A minha vida é também papel
“No princípio, era o verbo, e eu lia tudo: «Não há talvez dias da nossa infância que tenhamos tão intensamente vivido como aqueles que julgámos passar sem tê-los vivido, aqueles que passámos com um livro preferido» (Proust). Não esqueço essas horas, nem dou por inconvenientes a desordem, o acaso e a liberdade com que li o que li, porque, sem saber, assim me preparei para o inesperado do mundo. Hoje, que vejo gente a ler com tanta avareza e tanto cálculo, como se a vida fosse uma disciplina de um curso, lembro-me desses dias e dessas noites de papel, em que era feliz por trocar tudo por um livro que tinha debaixo dos olhos ávidos e cansados.”
José Manuel dos Santos
Uma das experiências mais interessantes de um leitor é ver transcrita para o papel uma ideia que já lhe tinha cruzado os pensamentos ou mesmo uma que germinava incógnita no mais profundo de si. O leitor lê e pensa: “é isso mesmo”. Nesse momento, esse diálogo mudo que existe apenas na mente de quem lê estabelece uma ligação de cumplicidade. É a palavra escrita, o suporte físico do pensamento abstracto, o veículo de comunicações de outra forma impossíveis, ecos do passado, sombras indefinidas do futuro e crónicas do que nunca há-de ser.
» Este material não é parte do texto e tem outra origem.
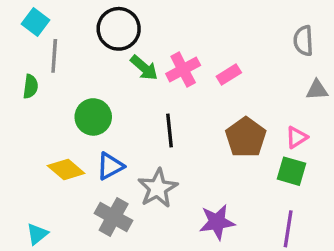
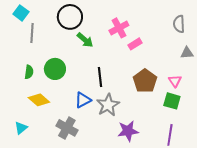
pink cross: (183, 69) -> (119, 28), moved
green semicircle: (31, 86) -> (29, 72), moved
pink triangle: (297, 137) -> (175, 81), turned -32
blue triangle: (110, 166) -> (83, 100), moved
gray star: (158, 188) -> (108, 105), moved
cyan triangle: (37, 234) -> (21, 128), moved

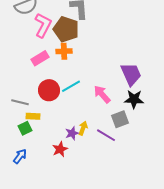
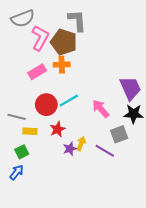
green square: (25, 128) -> (22, 152), moved
red star: (60, 149) -> (58, 129), moved

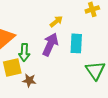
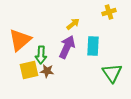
brown star: (29, 80) -> (47, 71), moved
Os livros vivem, e a sua vinda prolonga-se mais por cada alma humana que engrandecem. Respiram de cada vez que uma mão lhes folheia as páginas que faltam até ao fim. Sussurram segredos. E como cada vida humana carregam uma história a ser desvendada pacientemente, impossível de dissecar numa primeira abordagem e que ao fim de muito tempo ainda nos pode surpreender.